For many of us, the holiday season brings a mixed bag of emotions. The cultural narrative is overwhelming: twinkling lights, cozy fireplaces, and biological families gathering in perfect harmony. But for transgender, non-binary, and gender-diverse individuals, "going home" isn't always safe, affirming, or even possible.
This disconnect between societal expectations and personal reality can feel isolating, but there is a powerful antidote that our community has cultivated for decades: chosen family.
What is Chosen Family?
Chosen family refers to the people you intentionally select to be your support system. Unlike biological family, which is determined by birth, chosen family is determined by bond. These are the friends, partners, mentors, and community members who see you for who you truly are, respect your pronouns, celebrate your transition milestones, and love you without conditions or caveats.
Historically, this concept has been a survival mechanism for queer and trans folks who faced rejection from their families of origin. Today, it remains a cornerstone of queer resilience. A chosen family dinner might look different—it might be a potluck of friends in a small apartment, a Zoom call across time zones, or a quiet evening with a partner—but the love is just as valid, and often more nourishing.
Why the Holidays Hit Differently
The pressure to conform is often highest during the holidays. You might be facing:
Deadnaming and Misgendering: Returning to environments where your identity is ignored or actively challenged.
Financial Strain: The cost of travel or gifts can be stressful, especially if you are saving for gender-affirming care or gear.
Isolation: If you aren't in contact with biological family, the holidays can feel lonely when it seems "everyone else" is busy with theirs.
These stressors are real, but they don't have to dictate your season.
Creating New Traditions
One of the most liberating acts of self-love is reclaiming the holidays on your own terms. Here is how you can lean into your chosen family and protect your peace this year:
1. Host a "Friendsmas" or Solstice Gathering
Throw out the traditional rulebook. Organize a gathering with your chosen family where the focus is on safety and joy. Make it a potluck to reduce costs, watch your favorite queer films, or simply hang out in pajamas. The goal is to be in a space where you don't have to explain or defend your existence.

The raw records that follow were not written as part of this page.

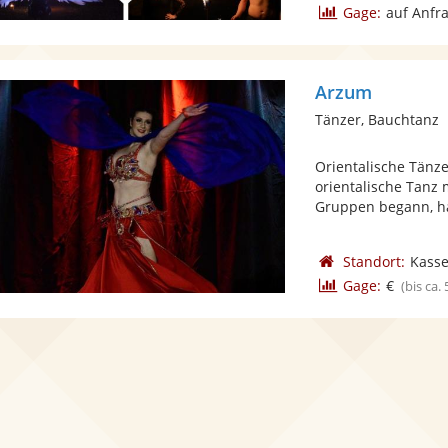
Gage:
auf Anfr
Arzum
Tänzer, Bauchtanz
Orientalische Tänze
orientalische Tanz
Gruppen begann, hat
Standort:
Kasse
Gage:
€
(bis ca.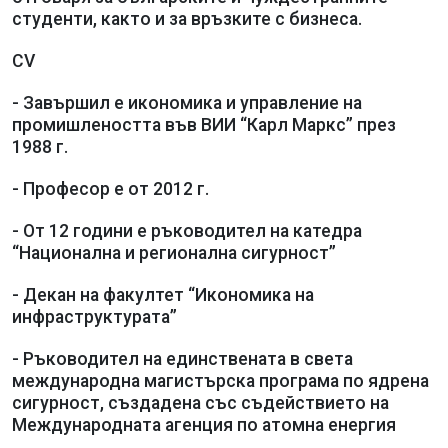
студенти, както и за връзките с бизнеса.
CV
- Завършил е икономика и управление на
промишлеността във ВИИ “Карл Маркс” през
1988 г.
- Професор е от 2012 г.
- От 12 години е ръководител на катедра
“Национална и регионална сигурност”
- Декан на факултет “Икономика на
инфраструктурата”
- Ръководител на единствената в света
международна магистърска програма по ядрена
сигурност, създадена със съдействието на
Международната агенция по атомна енергия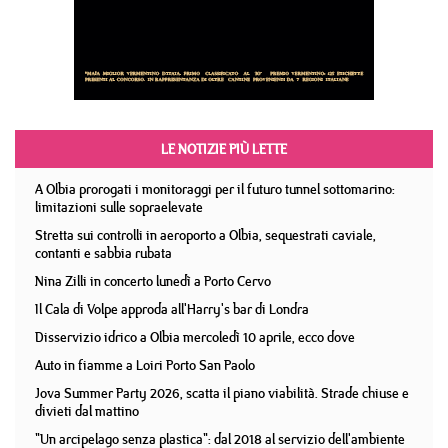
LE NOTIZIE PIÙ LETTE
A Olbia prorogati i monitoraggi per il futuro tunnel sottomarino:
limitazioni sulle sopraelevate
Stretta sui controlli in aeroporto a Olbia, sequestrati caviale,
contanti e sabbia rubata
Nina Zilli in concerto lunedì a Porto Cervo
Il Cala di Volpe approda all'Harry's bar di Londra
Disservizio idrico a Olbia mercoledì 10 aprile, ecco dove
Auto in fiamme a Loiri Porto San Paolo
Jova Summer Party 2026, scatta il piano viabilità. Strade chiuse e
divieti dal mattino
"Un arcipelago senza plastica": dal 2018 al servizio dell'ambiente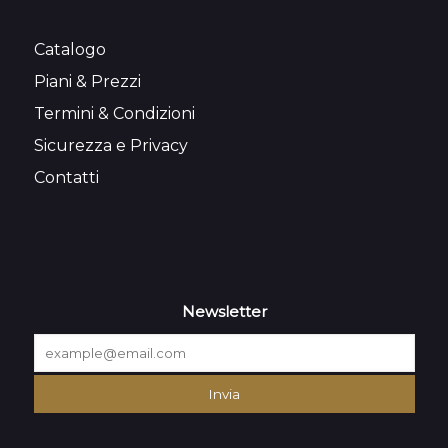
Catalogo
Piani & Prezzi
Termini & Condizioni
Sicurezza e Privacy
Contatti
Newsletter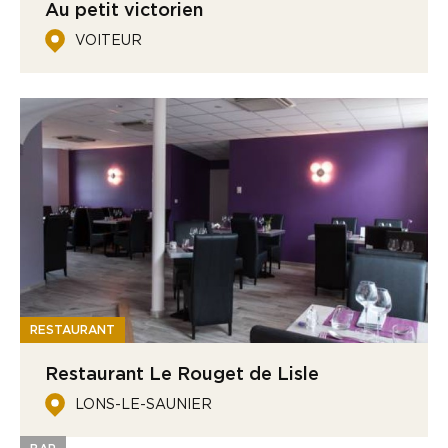
Au petit victorien
VOITEUR
RESTAURANT
Restaurant Le Rouget de Lisle
LONS-LE-SAUNIER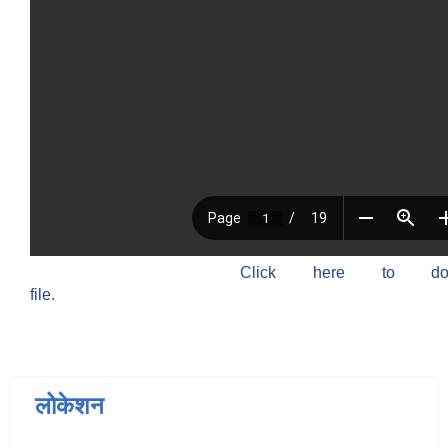
Click here to do
file.
लोकेशन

2. Set Boundaries with Biological Family
If you do choose to visit biological family, remember that you are allowed to set terms. This might mean staying at a hotel or a friend's house instead of the family home so you have an escape route. It might mean having a pre-planned "exit strategy" if conversations become toxic. Your mental health is more important than politeness.
3. Volunteer or Connect with Community
Sometimes, the best way to combat isolation is to be in community spaces. Look for local 2SLGBTQIA+ centers hosting holiday meals. Volunteering can also be a powerful way to feel connected and purposeful during a time that might otherwise feel empty.
4. Gift Gender Euphoria
If you are exchanging gifts with your chosen family, focus on things that affirm them. This could be anything from gender-affirming gear to a handwritten letter using their correct name and pronouns. Validating someone’s identity is often the most precious gift you can give.
You Are Not Alone
If this season feels heavy, remember that your experience is shared by thousands of others. The family you build is just as real and important as the one you were born into. This year, give yourself permission to prioritize the people who make you feel seen, safe, and celebrated.
From us at urBasics, we are sending you love, strength, and the warmest wishes for a season filled with gender euphoria and chosen family joy.